Monday, March 2, 2009

Encouraging Homeownership - The Policy That Led to the Crisis

The Indianapolis Star editorializes this morning about the fact that part of the housing and financial crisis is due to the borrowers being encouraged to buy homes that they could ill afford:
Homes were sold for little or no down payment to eager families without substantial reserves, who could afford initial payments but often floundered when adjustable rate mortgages hit higher gears and property taxes, initially set for empty land, ballooned from the construction. The builders and lenders who profited from this easy-credit scenario often were protected by federal insurance; not so the would-be homeowners. And foreclosed, vacated homes pulled down values in their neighborhoods, urban and suburban.
It is obvious that the underwriting standards that allowed these borderline mortgages to be closed need to be tightened. Part of the problem though is that federal government policies encouraged renters to buy homes when their incomes did not justify homeownership.

The Star also picks up on something that is often missed during this debate. When it comes to new homes, the borrower has often been qualified to buy homes using property taxes figured on undeveloped land. When the property taxes on the developed property hits about two years later, many homeowners have not been saving to pay the large tax bill that arrives from their lender. Quite often they were not warned about this by their mortgage broker or lender.

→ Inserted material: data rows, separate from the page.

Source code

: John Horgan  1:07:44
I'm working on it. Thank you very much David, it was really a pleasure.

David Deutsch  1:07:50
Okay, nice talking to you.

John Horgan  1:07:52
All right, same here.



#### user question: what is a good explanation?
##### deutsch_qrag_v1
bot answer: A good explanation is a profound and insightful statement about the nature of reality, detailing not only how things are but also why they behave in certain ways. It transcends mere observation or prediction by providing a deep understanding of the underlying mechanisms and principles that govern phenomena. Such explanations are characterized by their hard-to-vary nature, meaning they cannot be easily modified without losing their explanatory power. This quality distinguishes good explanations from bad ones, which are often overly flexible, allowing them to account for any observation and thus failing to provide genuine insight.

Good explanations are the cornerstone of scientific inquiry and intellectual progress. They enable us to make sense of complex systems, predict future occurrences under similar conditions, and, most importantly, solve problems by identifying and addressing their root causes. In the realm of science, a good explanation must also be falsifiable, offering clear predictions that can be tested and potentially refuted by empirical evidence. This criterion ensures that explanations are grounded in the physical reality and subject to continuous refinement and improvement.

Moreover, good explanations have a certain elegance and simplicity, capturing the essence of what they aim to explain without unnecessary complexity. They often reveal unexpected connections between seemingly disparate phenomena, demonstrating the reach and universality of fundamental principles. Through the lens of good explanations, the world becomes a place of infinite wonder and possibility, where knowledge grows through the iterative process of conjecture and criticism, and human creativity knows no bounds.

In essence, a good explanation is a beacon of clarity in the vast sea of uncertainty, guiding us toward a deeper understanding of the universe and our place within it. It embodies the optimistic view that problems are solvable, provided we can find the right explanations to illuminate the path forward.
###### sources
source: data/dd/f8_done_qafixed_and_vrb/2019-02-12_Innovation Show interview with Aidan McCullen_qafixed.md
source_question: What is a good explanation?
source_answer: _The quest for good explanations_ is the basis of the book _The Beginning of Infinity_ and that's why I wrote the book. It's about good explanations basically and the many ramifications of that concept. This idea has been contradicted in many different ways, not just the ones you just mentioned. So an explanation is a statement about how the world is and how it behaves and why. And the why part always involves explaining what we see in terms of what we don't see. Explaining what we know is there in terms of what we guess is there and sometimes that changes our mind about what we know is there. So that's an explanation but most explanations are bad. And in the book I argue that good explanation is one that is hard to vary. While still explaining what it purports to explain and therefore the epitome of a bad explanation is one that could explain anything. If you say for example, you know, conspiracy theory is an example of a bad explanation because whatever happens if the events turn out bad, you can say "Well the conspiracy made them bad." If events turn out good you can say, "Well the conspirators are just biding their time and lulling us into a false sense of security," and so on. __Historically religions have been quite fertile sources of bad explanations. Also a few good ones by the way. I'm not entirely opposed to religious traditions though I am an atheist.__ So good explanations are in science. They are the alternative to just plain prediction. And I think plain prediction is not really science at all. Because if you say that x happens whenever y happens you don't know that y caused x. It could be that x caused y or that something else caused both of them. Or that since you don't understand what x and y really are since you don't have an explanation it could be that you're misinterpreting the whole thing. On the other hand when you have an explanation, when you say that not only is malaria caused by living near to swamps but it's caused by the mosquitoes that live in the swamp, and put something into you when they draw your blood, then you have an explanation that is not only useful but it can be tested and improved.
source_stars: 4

Mortgage lenders need to tighten underwriting standards and government needs to stop encouraging people to be homeowners who shouldn't be. There is nothing wrong with someone with little or unstable income being a renter.

3 comments:

Doug said...

On their own, I'm not sure these risky mortgages would have been able to hurt us as badly as they are. The real force amplifier here seems to have been the ability to "insure" the bundled mortgage securities to convert them from their natural level of risk to AAA rated financial instruments. That created the appearance of wealth where none really existed and added fuel to the mortgage fire that's now burning out of control.

timb said...

Doug is right. My wife and I bought our home with no money down and pretty nasty credit. Rather than raise our kids in terrible apartment, we now have a modest Speedway home to raise them in. Without the government policies for mortgage insurance and urging lenders to create opportunities for renters, many people would be out of a home.

Did some of those people buy "too much house"? Undoubtedly, but foreclosing on a 125,000 in Speedway doesn't bring down an international banking system. It's only when that $125000 is combined and leveraged to 30 times its value (and rated Triple A!!) that it became dangerous.

In other words, don't blame us, Paul, and don't tell us we should have rented cake.

Paul K. Ogden said...

Tim, unfortunately I think you're the exception to the rule. For every one of you, there is at least one person for whom the programs encouraging home ownership haven't helped. The cumulative of those bad mortgages led us to our current problems. I think there is a middle ground there somewhere.

I can't believe a Democrat like you is even allowed to live in Republican Speedway.